この頃の営業マンたちは「売りっぱなしではいけない」と、漁業、河川の交通・運搬に使用される主に木造の手漕ぎボートの動力化へ向け、ボートへの取り付けの工夫や日本の漁法を教えていたのだそうです。そのため「早く漁場に到着して、新鮮なうちに魚を持ち帰ることが可能である」ことから教えたのだとか。当時のパワフルなジャパニーズ・ビジネスマン像が目に浮かびますね。
1977年から南イエメン(現イエメン)でJICA(独立行政法人国際協力機構)とともに「漁業開発」巻き網漁船の導入&漁業指導をおこなったり、漁法を紹介する「フィッシャリー・ジャーナル」なんてものまでも年に3〜4回発行してきました。
こうしてヤマハの船外機やボートは、その地域に溶け込んでなくてはならないものとなっていったのです。

--*--

* **作業指示**:
a – ヤマハの船外機についての文章で、「フィッシャリー・ジャーナル」は年に何回発行されてきたと述べられているか答えなさい。
b – ヤマハの船外機についての文章の最後の文に続けて、その先を書きなさい。

(保存されたデータ項目)
--*--

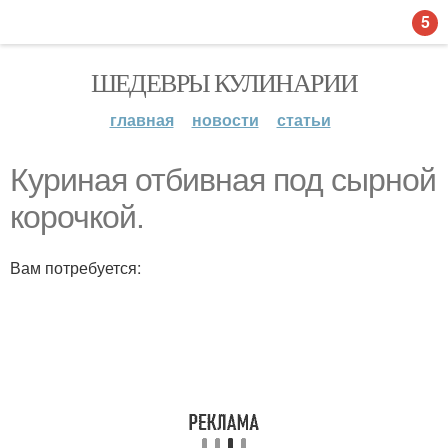
5
ШЕДЕВРЫ КУЛИНАРИИ
главная
новости
статьи
Куриная отбивная под сырной
корочкой.
Вам потребуется:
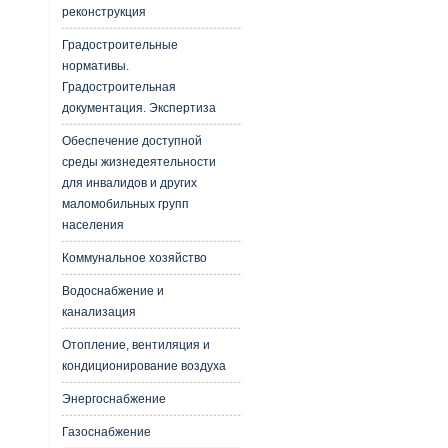
реконструкция
Градостроительные
нормативы.
Градостроительная
документация. Экспертиза
Обеспечение доступной
среды жизнедеятельности
для инвалидов и других
маломобильных групп
населения
Коммунальное хозяйство
Водоснабжение и
канализация
Отопление, вентиляция и
кондиционирование воздуха
Энергоснабжение
Газоснабжение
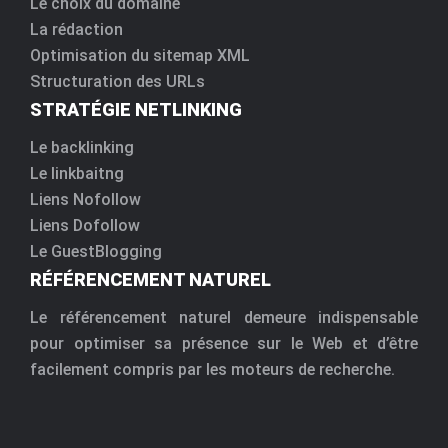
Le choix du domaine
La rédaction
Optimisation du sitemap XML
Structuration des URLs
STRATÉGIE NETLINKING
Le backlinking
Le linkbaitng
Liens Nofollow
Liens Dofollow
Le GuestBlogging
RÉFÉRENCEMENT NATUREL
Le référencement naturel demeure indispensable
pour optimiser sa présence sur le Web et d’être
facilement compris par les moteurs de recherche.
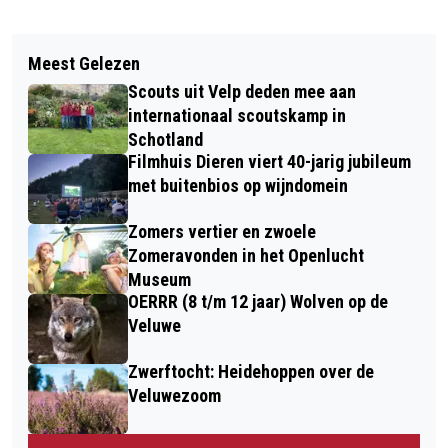
Vorig artikel
Volgend artikel
DECEMBER-WIN-ACTIE IN CENTRUM
Meest Gelezen
RONDJE ZACHTHEID IN DORP RHEDEN
VAN DORP RHEDEN
Scouts uit Velp deden mee aan
OP 29 NOVEMBER
internationaal scoutskamp in
Schotland
Filmhuis Dieren viert 40-jarig jubileum
met buitenbios op wijndomein
Zomers vertier en zwoele
Zomeravonden in het Openlucht
Museum
OERRR (8 t/m 12 jaar) Wolven op de
Veluwe
Zwerftocht: Heidehoppen over de
Veluwezoom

--*--

* **各作業の解答**:
a – 年に3〜4回です。

b –
ところで、世界的にも全国の水道から飲料水が供給される国というのは極稀だそうで、日本は数少ない飲み水に恵まれた国です。しかし、多くの東南アジア、アフリカ諸国ではそういうわけにはいかないのは想像に難くないところです。
●SDGsでもきれいな水の提供が目標に!
最近の流行語のように耳にすることとなったSDGsにも、その6番目に「2030年までに、すべての人々の、安全で安価な飲料水の普遍的かつ衡平なアクセスを達成する」という目標があります。
世界人口のおよそ3割にあたる、22億人が安全に管理された飲み水を使用できていないのだそうで、その人々とは、例えば、人や動物の排泄物から十分に保護されていない井戸、泉、川、運河といった水源から得ていたり、自宅から待ち時間も含め30分以上の時間をかけないと水を汲むことができない地域に住んでいたりするのだそうです。普段、蛇口をひねるだけで、いくらでも飲み水が出てくる我々がいかに幸せかがわかります。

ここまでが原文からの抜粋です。